· 8 min read
The AXI4-Lite Write Bug Every Tutorial Misses: AWVALID, WVALID, and the Missing Backpressure Check
- axi4-lite
- systemverilog
- fpga
- rtl
- amba
- digital-design
I've watched this happen to three different engineers in the past year. Write transaction fires. Waveform looks perfect — AWVALID, WVALID, AWREADY, WREADY, BVALID all toggle in the right order. Simulation passes. You load the bitstream, and half your writes silently disappear. No bus error. No timeout. BVALID went high, BREADY accepted it, the handshake completed — but the register never changed.
The culprit is two lines in the Xilinx AXI4-Lite peripheral template, repeated across hundreds of open-source cores, that make an assumption the AXI4 spec explicitly forbids. The simulation passes because every standard testbench drives the exact happy path the broken code handles. The hardware fails because real interconnect doesn't.
The AXI4 write path has three independent channels: AW (write address), W (write data), and B (write response). "Independent" means what it says. ARM's specification (IHI0022H, §A3.3) states that a master must not wait for AWREADY before asserting WVALID, and vice versa. Either channel can arrive first. The slave is obligated to handle both orderings — AW before W, W before AW, or both in the same cycle.
This isn't an obscure corner of the spec. It's in the chapter on basic transactions. The reason the rule exists is deadlock prevention: if a slave required both valid signals before asserting either ready signal, and the master required either ready signal before driving the other valid signal, the whole system would lock up. So the spec makes it unconditional. A slave must handle both orderings.
The Xilinx template doesn't.
The AWREADY logic in the generated peripheral looks like this:
always_ff @(posedge clk or negedge rst_n) begin
if (!rst_n) begin
axi_awready_r <= 1'b0;
axi_awaddr_r <= '0;
end else begin
if (!axi_awready_r && s_axi_awvalid && s_axi_wvalid) begin
// Pulse AWREADY for one cycle — but only when W is also valid.
axi_awready_r <= 1'b1;
axi_awaddr_r <= s_axi_awaddr;
end else begin
axi_awready_r <= 1'b0;
end
end
end
The WREADY block is the same pattern with the signals swapped. Both require s_axi_awvalid && s_axi_wvalid simultaneously. When a Cortex-M or a well-written VIP presents AWVALID one cycle before WVALID, this slave sees AWVALID go high, does nothing — because WVALID isn't up yet — then on the next cycle when WVALID finally appears, AWREADY pulses as if everything is fine.
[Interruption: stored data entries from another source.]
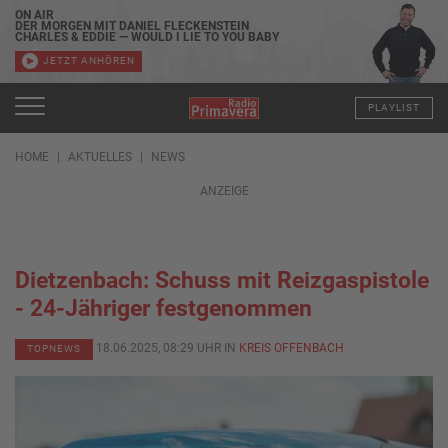
ON AIR
DER MORGEN MIT DANIEL FLECKENSTEIN
CHARLES & EDDIE — WOULD I LIE TO YOU BABY
JETZT ANHÖREN
PLAYLIST
HOME
AKTUELLES
NEWS
ANZEIGE
Dietzenbach: Schuss mit Reizgaspistole
- 24-Jähriger festgenommen
18.06.2025, 08:29 UHR IN
KREIS OFFENBACH
TOPNEWS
Except the master already de-asserted AWVALID. The address handshake never completed. The slave just captured a stale or zero address and wrote data to the wrong register, or nowhere at all.
The second bug is quieter but nastier. The write response logic in the naive implementation asserts BVALID whenever a write completes, with no check on whether the previous BVALID was acknowledged:
always_ff @(posedge clk or negedge rst_n) begin
if (!rst_n) begin
axi_bvalid_r <= 1'b0;
axi_bresp_r <= 2'b00;
end else begin
if (write_en) begin
// BUG 2: Unconditionally asserts BVALID after every write,
// even if the previous BVALID hasn't been accepted yet.
axi_bvalid_r <= 1'b1;
axi_bresp_r <= 2'b00;
end else if (s_axi_bready && axi_bvalid_r) begin
axi_bvalid_r <= 1'b0;
end
end
end
If BREADY stays low for even one extra cycle — a slow master, a blocked interconnect, anything — and a second write completes during that window, BVALID gets re-asserted over the un-acknowledged response. The first response is gone. The master sees one BVALID pulse for two writes, which is illegal under the spec, and depending on how the master tracks outstanding transactions you either get a silent dropped response or a bus hang.
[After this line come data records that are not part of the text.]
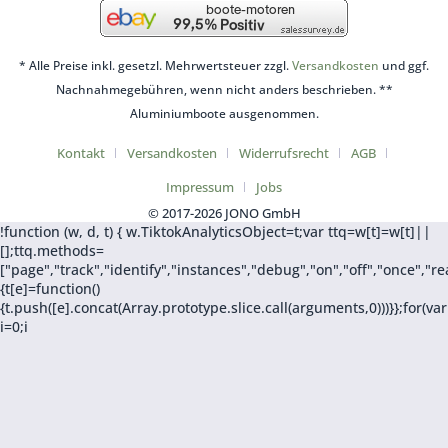
* Alle Preise inkl. gesetzl. Mehrwertsteuer zzgl.
Versandkosten
und ggf.
Nachnahmegebühren, wenn nicht anders beschrieben. **
Aluminiumboote ausgenommen.
Kontakt
Versandkosten
Widerrufsrecht
AGB
Impressum
Jobs
© 2017-2026 JONO GmbH
!function (w, d, t) { w.TiktokAnalyticsObject=t;var ttq=w[t]=w[t]||
[];ttq.methods=
["page","track","identify","instances","debug","on","off","once",
{t[e]=function()
{t.push([e].concat(Array.prototype.slice.call(arguments,0)))}};for(var
i=0;i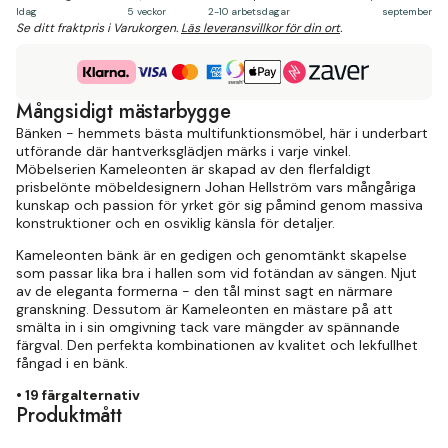
Idag
5 veckor
2-10 arbetsdagar
september
Se ditt fraktpris i Varukorgen.
Läs leveransvillkor för din ort
.
Mångsidigt mästarbygge
Bänken - hemmets bästa multifunktionsmöbel, här i underbart
utförande där hantverksglädjen märks i varje vinkel.
Möbelserien Kameleonten är skapad av den flerfaldigt
prisbelönte möbeldesignern Johan Hellström vars mångåriga
kunskap och passion för yrket gör sig påmind genom massiva
konstruktioner och en osviklig känsla för detaljer.
Kameleonten bänk är en gedigen och genomtänkt skapelse
som passar lika bra i hallen som vid fotändan av sängen. Njut
av de eleganta formerna - den tål minst sagt en närmare
granskning. Dessutom är Kameleonten en mästare på att
smälta in i sin omgivning tack vare mängder av spännande
färgval. Den perfekta kombinationen av kvalitet och lekfullhet
fångad i en bänk.
• 19 färgalternativ
Produktmått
In simulation, BREADY is almost always driven high immediately. Cocotb's AXI driver does this. Xilinx's AXI VIP (PG267) does this in its default mode. Nobody tests "master holds BREADY low for three cycles while processing the response" because that's not interesting to watch in a waveform, and in hardware it's the case that kills you.
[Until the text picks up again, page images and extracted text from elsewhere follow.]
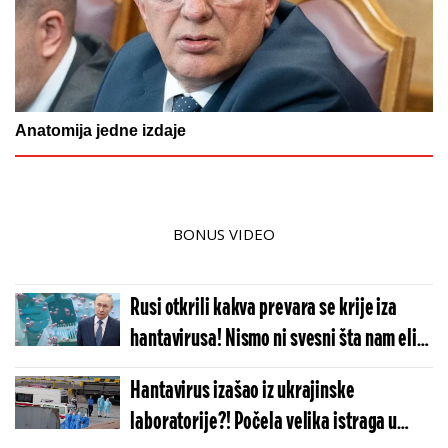
Anatomija jedne izdaje
BONUS VIDEO
Rusi otkrili kakva prevara se krije iza
hantavirusa! Nismo ni svesni šta nam elite
spremaju: Ovo je pravi razlog histerije
Hantavirus izašao iz ukrajinske
laboratorije?! Počela velika istraga u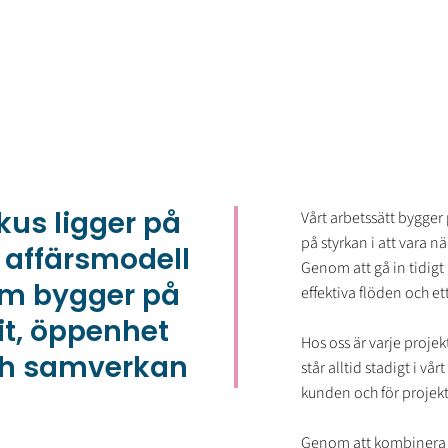
kus ligger på
Vårt arbetssätt bygger p
på styrkan i att vara 
 affärsmodell
Genom att gå in tidigt 
m bygger på
effektiva flöden och 
llit, öppenhet
Hos oss är varje projekt
h samverkan
står alltid stadigt i vå
kunden och för projekt
Genom att kombinera 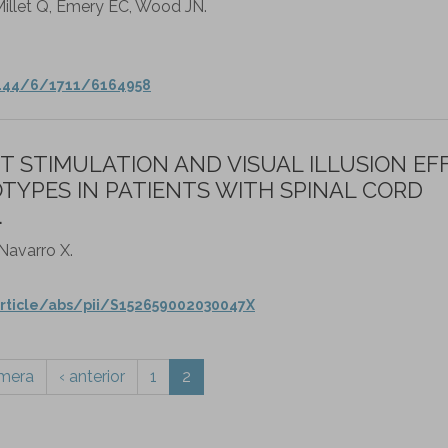
Millet Q, Emery EC, Wood JN.
/144/6/1711/6164958
 STIMULATION AND VISUAL ILLUSION EF
TYPES IN PATIENTS WITH SPINAL CORD
.
 Navarro X.
rticle/abs/pii/S152659002030047X
imera
‹ anterior
1
2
The correct implementation separates AW and W acceptance into independent state bits. Here's the write channel from axil_slave_correct.sv:
logic aw_pending; // address latched, waiting for data
logic w_pending; // data latched, waiting for address
// response-channel stall: cannot accept new writes while BVALID is high
// and master hasn't accepted it yet.
logic resp_stall;
assign resp_stall = s_axi_bvalid && !s_axi_bready;
always_ff @(posedge clk or negedge rst_n) begin
if (!rst_n) begin
aw_pending <= 1'b0;
aw_addr_lat <= '0;
s_axi_awready <= 1'b0;
end else begin
if (!aw_pending && !resp_stall && s_axi_awvalid) begin
aw_pending <= 1'b1;
aw_addr_lat <= s_axi_awaddr;
s_axi_awready <= 1'b1;
end else begin
s_axi_awready <= 1'b0;
if (aw_pending && w_pending)
aw_pending <= 1'b0;
end
end
end
The W channel is symmetric. Each one accepts its channel independently, latches it into aw_addr_lat or w_data_lat, and sets its pending bit. The commit fires only when both bits are set:
logic write_commit;
assign write_commit = aw_pending && w_pending;
Walk through the AW-first case: AWVALID appears at cycle 1, WVALID appears at cycle 2. The slave pulses AWREADY at cycle 1, sets aw_pending, and waits. At cycle 2, WVALID arrives — the slave pulses WREADY, sets w_pending. Now write_commit is high, the register gets updated, BVALID asserts. The master can hold BREADY low for as long as it needs; resp_stall blocks any new acceptance until the response is acknowledged. No data dropped, no response overwritten.
The W-first case runs the same logic in reverse order, arriving at the same correct outcome.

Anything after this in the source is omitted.